Since 2011, the MSCI World Index, a global equity tracker, has returned on average 6.5 per cent a year when you take into account fees. That is more than four times the 1.53 per cent average annual return of cash junior ISAs over the same 10- year period.
Despite the potential for higher returns on the stock market, cash junior ISAs remain a far more popular option among parents.
The number of account holders with a junior cash ISA has increased every year since they were first introduced, reaching 706,000 in 2019/2020.
By comparison, the number of stocks and shares JISA holders in 2019/2020 was just 317,000.
A survey of 500 junior ISA account holders carried out on behalf of Scottish Friendly found that 73 per cent held a junior cash ISA only.
It also revealed that adults on higher incomes were far more likely to invest into junior stocks and shares ISAs than those on middle and lower incomes.
More than four in ten (42 per cent) people earning over £50,000 have a junior stocks and shares ISA compared to just 17 per cent of those with an annual salary of less than £50,000.
The most common reason people gave for opening a cash junior ISA over a stocks and shares version was because they felt it was easier to manage.
Jill Mackay, head of marketing at Scottish Friendly, said: “For many parents saving for their children’s future is a major priority and giving them a helping hand as they start out in adult life is a big responsibility.

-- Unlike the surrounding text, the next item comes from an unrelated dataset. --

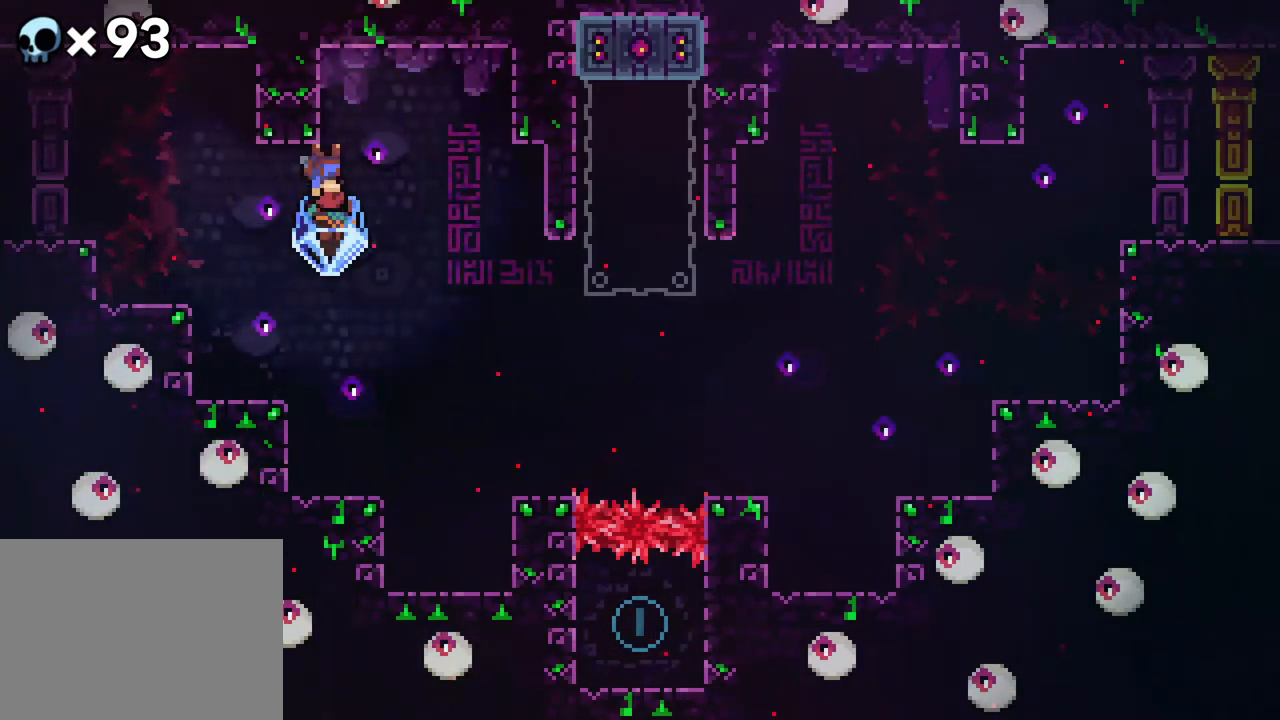
{"buttons": [], "events": [[167, "B", "down"], [300, "B", "up"], [333, "R2", "up"]]}
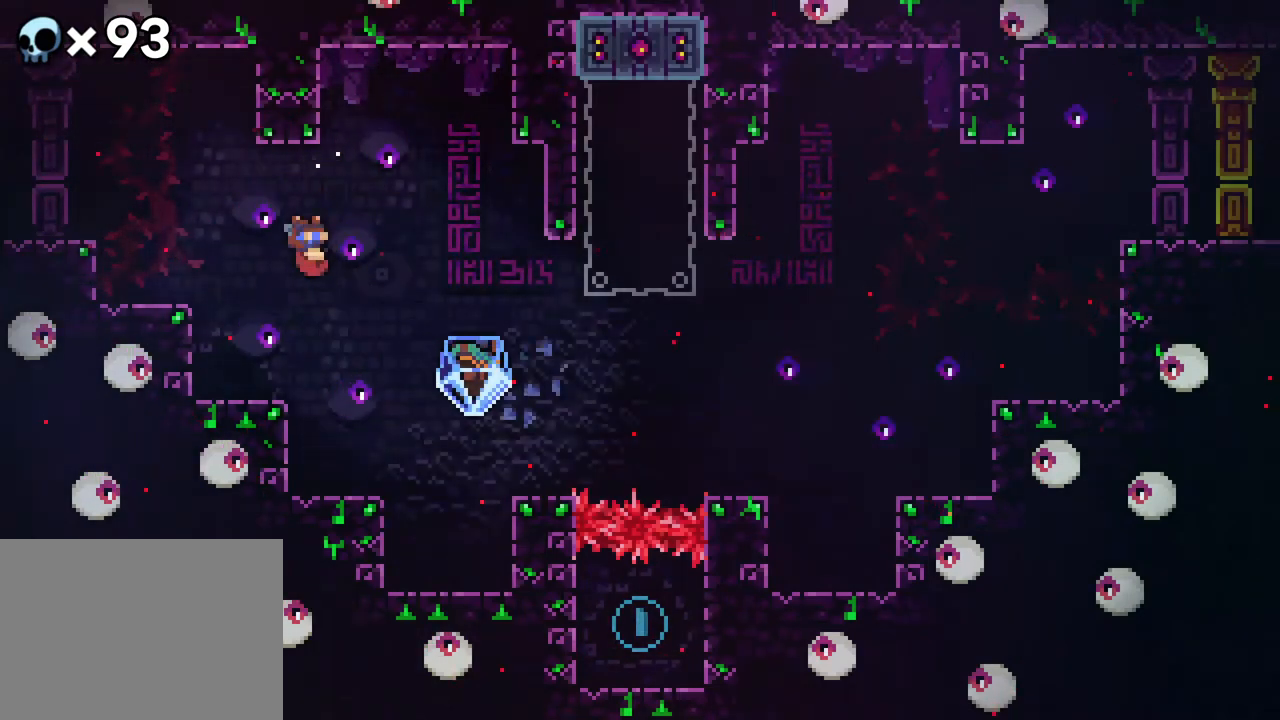
{"buttons": [], "events": []}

Everyone wants the best for their child when it comes to building a nest egg so it’s understandable that many of us are tempted by a more cautious approach.
“However, if you’re putting money away for a child for up to 18 years, then it could make sense to consider investing as historically stocks and shares have proven to perform better than cash over the long term, albeit this is not guaranteed.
“Plus, investing isn’t just for the wealthy and well advised, it’s possible to invest from as little as £10 month. By investing even small amounts you could ultimately build a brighter start for your child.”